[DATA SUPPLIED — start]
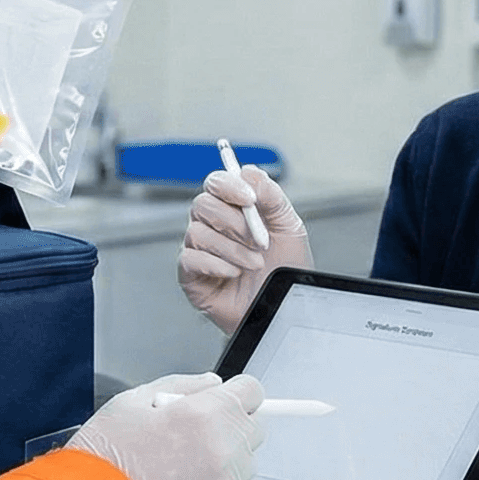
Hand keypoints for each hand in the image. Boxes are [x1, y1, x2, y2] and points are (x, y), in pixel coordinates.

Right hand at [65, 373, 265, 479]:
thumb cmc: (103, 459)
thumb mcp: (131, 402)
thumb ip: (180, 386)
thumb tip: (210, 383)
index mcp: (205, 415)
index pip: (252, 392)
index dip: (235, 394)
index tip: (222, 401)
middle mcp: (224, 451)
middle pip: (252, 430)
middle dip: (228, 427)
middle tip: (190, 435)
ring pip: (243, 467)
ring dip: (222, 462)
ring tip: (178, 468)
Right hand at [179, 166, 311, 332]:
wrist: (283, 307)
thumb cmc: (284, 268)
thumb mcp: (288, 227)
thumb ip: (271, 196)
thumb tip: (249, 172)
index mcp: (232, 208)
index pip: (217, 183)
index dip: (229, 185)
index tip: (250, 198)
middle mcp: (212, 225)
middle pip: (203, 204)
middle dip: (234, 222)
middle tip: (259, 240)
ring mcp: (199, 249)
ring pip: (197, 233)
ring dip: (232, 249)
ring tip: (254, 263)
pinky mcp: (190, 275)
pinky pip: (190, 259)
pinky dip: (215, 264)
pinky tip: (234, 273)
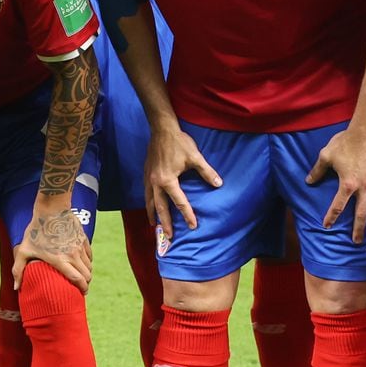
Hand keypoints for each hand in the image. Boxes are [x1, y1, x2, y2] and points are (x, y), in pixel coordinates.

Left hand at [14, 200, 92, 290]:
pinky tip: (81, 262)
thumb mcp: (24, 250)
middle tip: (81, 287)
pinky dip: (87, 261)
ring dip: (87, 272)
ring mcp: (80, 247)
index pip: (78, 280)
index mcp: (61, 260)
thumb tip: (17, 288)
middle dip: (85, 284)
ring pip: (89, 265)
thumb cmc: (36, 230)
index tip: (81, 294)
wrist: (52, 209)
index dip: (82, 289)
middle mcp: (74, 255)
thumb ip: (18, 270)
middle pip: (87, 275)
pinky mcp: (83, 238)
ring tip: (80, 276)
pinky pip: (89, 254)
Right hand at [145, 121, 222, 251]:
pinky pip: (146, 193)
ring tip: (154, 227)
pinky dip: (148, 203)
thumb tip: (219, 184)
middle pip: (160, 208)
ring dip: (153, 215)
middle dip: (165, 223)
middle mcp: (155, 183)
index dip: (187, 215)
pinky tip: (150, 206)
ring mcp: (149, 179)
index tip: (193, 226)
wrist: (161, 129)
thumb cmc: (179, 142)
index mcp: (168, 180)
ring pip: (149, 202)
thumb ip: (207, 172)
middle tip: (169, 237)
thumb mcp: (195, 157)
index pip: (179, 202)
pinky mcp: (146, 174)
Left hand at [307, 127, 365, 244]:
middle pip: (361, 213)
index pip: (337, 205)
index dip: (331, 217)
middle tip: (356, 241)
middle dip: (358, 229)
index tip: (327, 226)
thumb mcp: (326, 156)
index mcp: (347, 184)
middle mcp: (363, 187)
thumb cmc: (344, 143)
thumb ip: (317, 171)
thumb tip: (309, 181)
[DATA SUPPLIED — finish]
◆ WORK ITEM ◆
Letter for letter, reproduce every record above and skip the pictures.

◆ TASK SOLUTION ◆
Hand keypoints for each hand in the image. Boxes are [x1, y1, x2, y2] and points are (x, y), in pixel coordinates.

Right hand at [65, 373, 265, 479]:
thumb cmc: (103, 459)
thumb mcp: (131, 402)
thumb ip: (180, 386)
thumb tip: (210, 383)
index mcp: (205, 415)
index pip: (252, 392)
index dip: (235, 394)
index tip: (222, 401)
middle mcp: (224, 451)
middle pip: (252, 430)
middle dip: (228, 427)
middle tip: (190, 435)
ring pip: (243, 467)
ring dip: (222, 462)
ring tip: (178, 468)
Right hand at [179, 166, 311, 332]:
wrist: (283, 307)
thumb cmc: (284, 268)
thumb mcp: (288, 227)
thumb ip: (271, 196)
thumb tip: (249, 172)
index mcp: (232, 208)
index pip: (217, 183)
index dip: (229, 185)
index tip: (250, 198)
middle mcp: (212, 225)
middle pip: (203, 204)
middle dip: (234, 222)
middle tip: (259, 240)
ring mcp: (199, 249)
ring pip: (197, 233)
ring dip: (232, 249)
ring tip: (254, 263)
pinky mcp: (190, 275)
pinky pip: (190, 259)
pinky dip: (215, 264)
pinky tip: (234, 273)
Hand keypoints for each hand in the image. Boxes are [x1, y1, x2, y2] and points are (x, y), in pixel coordinates.

Left hand at [14, 200, 92, 290]:
pinky tip: (81, 262)
thumb mcp: (24, 250)
middle tip: (81, 287)
pinky dip: (87, 261)
ring dip: (87, 272)
ring mcp: (80, 247)
index pip: (78, 280)
index mcp: (61, 260)
thumb tip: (17, 288)
middle dip: (85, 284)
ring pip: (89, 265)
thumb cmc: (36, 230)
index tip: (81, 294)
wrist: (52, 209)
index dip: (82, 289)
middle mcp: (74, 255)
thumb ip: (18, 270)
middle pip: (87, 275)
pinky mcp: (83, 238)
ring tip: (80, 276)
pinky pip: (89, 254)
Right hand at [145, 121, 222, 251]:
pinky pip: (146, 193)
ring tip: (154, 227)
pinky dip: (148, 203)
thumb tip: (219, 184)
middle pip: (160, 208)
ring dip: (153, 215)
middle dip: (165, 223)
middle mcp: (155, 183)
index dip: (187, 215)
pinky tip: (150, 206)
ring mcp: (149, 179)
index tip: (193, 226)
wrist: (161, 129)
thumb cmc: (179, 142)
index mcp: (168, 180)
ring pip: (149, 202)
thumb ip: (207, 172)
middle tip: (169, 237)
thumb mcp: (195, 157)
index pip: (179, 202)
pinky mcp: (146, 174)
Left hand at [307, 127, 365, 244]:
middle pip: (361, 213)
index pip: (337, 205)
index dip: (331, 217)
middle tip: (356, 241)
middle dip: (358, 229)
index tip: (327, 226)
thumb mcp: (326, 156)
index mcp: (347, 184)
middle mcp: (363, 187)
thumb cmc: (344, 143)
thumb ip: (317, 171)
thumb tip: (309, 181)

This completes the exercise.